13. Co-operation between contracting parties

(a) The Contracting Parties will do their best to co-operate in order to specify origin of inputs in the Certificate of origin.
(b) The Contracting Parties will take measures necessary to address, to investigate and, where appropriate, to take legal and/or administrative action to prevent circumvention of this Agreement through false declaration concerning country of origin or falsification of original documents.
(c) Both the Contracting Parties will co-operate fully, consistent with their domestic laws and procedures, in instances of circumvention or alleged circumvention of the Agreement to address problems arising from circumvention including facilitation of joint plant visits and contacts by representatives of both Contracting Parties upon request and on a case-by- case basis.
(d) If either Party believes that the rules of origin are being circumvented, it may request consultation to address the matter or matters concerned with a view to seeking a mutually satisfactory solution. Each party will hold such consultations promptly.

14. Review
These rules may be reviewed as and when necessary upon request of either Contracting Party and may be open to such modifications as may be agreed upon.

Notes:

1. include mineral fuels, lubricants and related materials as well mineral or metalres
2. includes agricultural and forestry products
3. "Vessels" shall refer to fishing vessels engaged in commercial fishing, registered in the country of the Contracting Party and operated by citizen or citizens of the Contracting Party or partnership, corporation or association, duly registered in such country, at least 60 per cent of equity of which is owned by a citizen and/or Government of such Contracting Party or 75 per cent by citizens and/or Governments of the Contracting Parties.
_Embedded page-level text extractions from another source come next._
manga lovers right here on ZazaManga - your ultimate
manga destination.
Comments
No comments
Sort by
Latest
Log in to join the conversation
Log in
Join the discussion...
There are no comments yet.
However, the products taken from vessels, engaged in commercial fishing under Bilateral Agreements which provide for chartering/leasing of such vessels and/or sharing of catch between Contracting Party will also be eligible for preferential treatment.
4. In respect of vessels or factory ships operated by Government agencies, the requirements of flying the flag of the Contracting Party does not apply.
5. For the purpose of this Agreement, the term "factory ship" means any vessel, as defined, used for processing and/or making on board products exclusively from those products referred to in clause (f) of Rule 6.
6. Cumulation as implied by Rule 8 means that only products which have acquired originating status in the territory of one Contracting Party may be taken into account when used as inputs for a finished product eligible for preferential treatment in the territory of the other Contracting Party.